Functional genomics analysis reveals the biosynthesis pathways of important cellular components (alginate and fucoidan) of Saccharina

Although alginate and fucoidan are unique cellular components and have important biological significance in brown algae, and many possible involved genes are present in brown algal genomes, their functions and regulatory mechanisms have not been fully revealed. Both polysaccharides may play important roles in the evolution of multicellular brown algae, but specific and in-depth studies are still limited. In this study, a functional genomics analysis of alginate and fucoidan biosynthesis routes was conducted in Saccharina, and the key events in these pathways in brown algae were identified. First, genes from different sources, including eukaryotic hosts via endosymbiotic gene transfer and bacteria via horizontal gene transfer, were combined to build a complete pathway framework. Then, a critical event occurred to drive these pathways to have real function: one of the mannose-6-phosphate isomerase homologs that arose by gene duplication subsequently adopted the function of the mannose-1-phosphate guanylyltransferase (MGP) gene, which was absent in algal genomes. Further, downstream pathway genes proceeded with gene expansions and complex transcriptional mechanisms, which may be conducive to the synthesis of alginate and fucoidan with diverse structures and contents depending on the developmental stage, tissue structure, and environmental conditions. This study revealed the alginate and fucoidan synthesis pathways and all included genes from separate phylogenetic sources in brown algae. Enzyme assays confirmed the function of key genes and led to the determination of a substitute for the missing MPG. All gene families had constitutively expressed member(s) to maintain the basic synthesis; and the gene function differentiation, enzyme characterization and gene expression regulation differences separated brown algae from other algae lineages and were considered to be the major driving forces for sophisticated system evolution of brown algae.

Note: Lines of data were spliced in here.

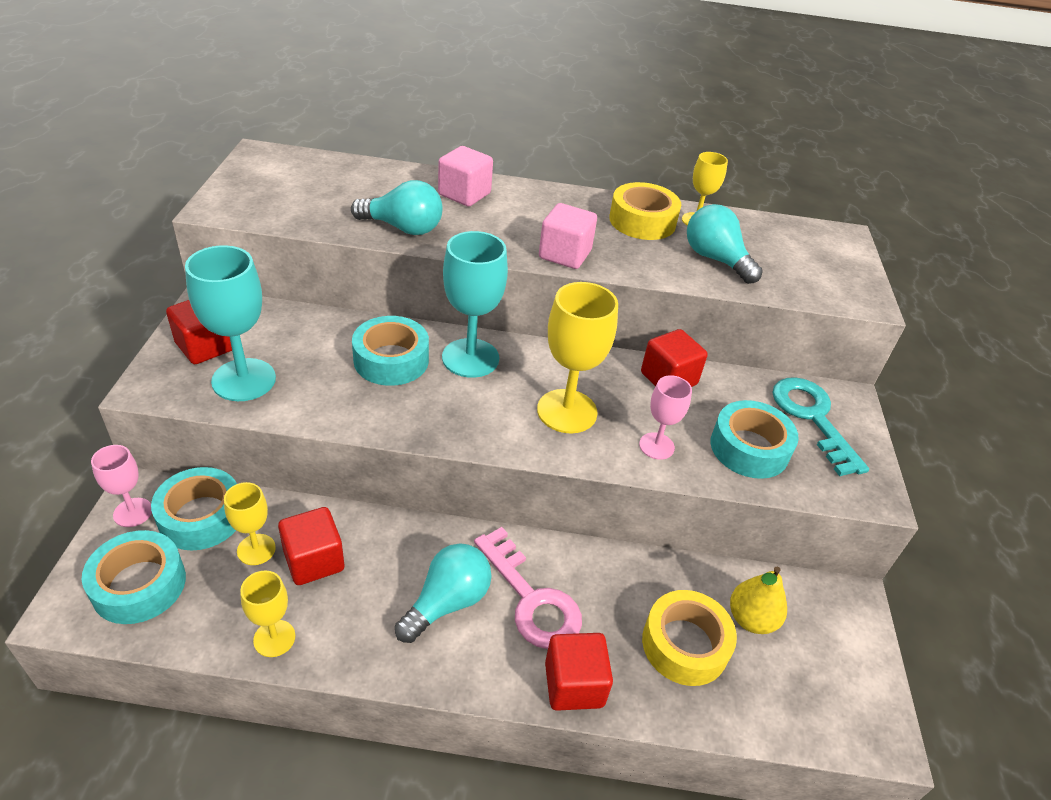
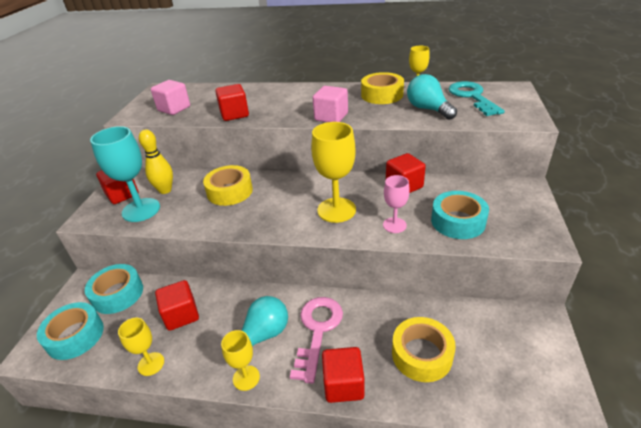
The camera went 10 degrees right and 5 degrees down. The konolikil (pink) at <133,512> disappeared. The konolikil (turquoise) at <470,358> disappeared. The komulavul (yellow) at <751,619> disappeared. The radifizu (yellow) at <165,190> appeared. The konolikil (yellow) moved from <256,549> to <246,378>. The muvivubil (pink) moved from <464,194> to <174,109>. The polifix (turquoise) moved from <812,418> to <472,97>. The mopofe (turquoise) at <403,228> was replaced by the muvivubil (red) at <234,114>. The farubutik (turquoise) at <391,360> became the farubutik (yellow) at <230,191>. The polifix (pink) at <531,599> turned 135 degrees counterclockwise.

Phylogenetic analyses of the genes involved in carotenoid biosynthesis in algae

Carotenoids play a crucial role in absorbing light energy for photosynthesis, as well as in protecting chlorophyll from photodamage. In contrast to the Streptophyta, few studies have examined carotenoid biosynthetic pathways in algae, owing to a shortage of datasets. As part of the 1000 Plants Project, we sequenced and assembled the transcriptomes of 41 marine macroalgal species, including 22 rhodophytes and 19 phaeophytes, and then combined the datasets with publicly available data from GenBank (National Center for Biotechnology Information) and the U.S. Department of Energy Joint Genome Institute. As a result, we identified 68 and 79 fulllength homologs in the Rhodophyta and Phaeophyceae, respectively, of seven inferred carotenoid biosynthetic genes, including the genes for phytoene synthase (PSY), phytoene desaturase (PDS), ζ-carotene desaturase (ZDS), ζ-carotene isomerase (Z-ISO), prolycopene isomerase (crtISO), lycopene β-cyclase (LCYB), and lycopene ε-cyclase (LCYE). We found that the evolutionary history of the algal carotenoid biosynthetic pathway was more complex than that of the same pathway in the Streptophyta and, more specifically, that the evolutionary history involved endosymbiotic gene transfer, gene duplication, and gene loss. Almost all of the eukaryotic algae that we examined had inherited the seven carotenoid biosynthesis genes via endosymbiotic gene transfer. Moreover, PSY, crtISO, and the ancestral lycopene cyclase gene (LCY) underwent duplication events that resulted in multiple gene copies, and the duplication and subsequent divergence of LCYB and LCYE specialized and complicated the cyclization of lycopene. Our findings also verify that the loss of LCYE in both the microphytic rhodophytes and phaeophytes explains the differences in their carotenoid patterns, when compared to the macrophytic rhodophytes. These analyses provide a molecular basis for further biochemical and physiological validation in additional algal species and should help elucidate the origin and evolution of carotenoid biosynthetic pathways.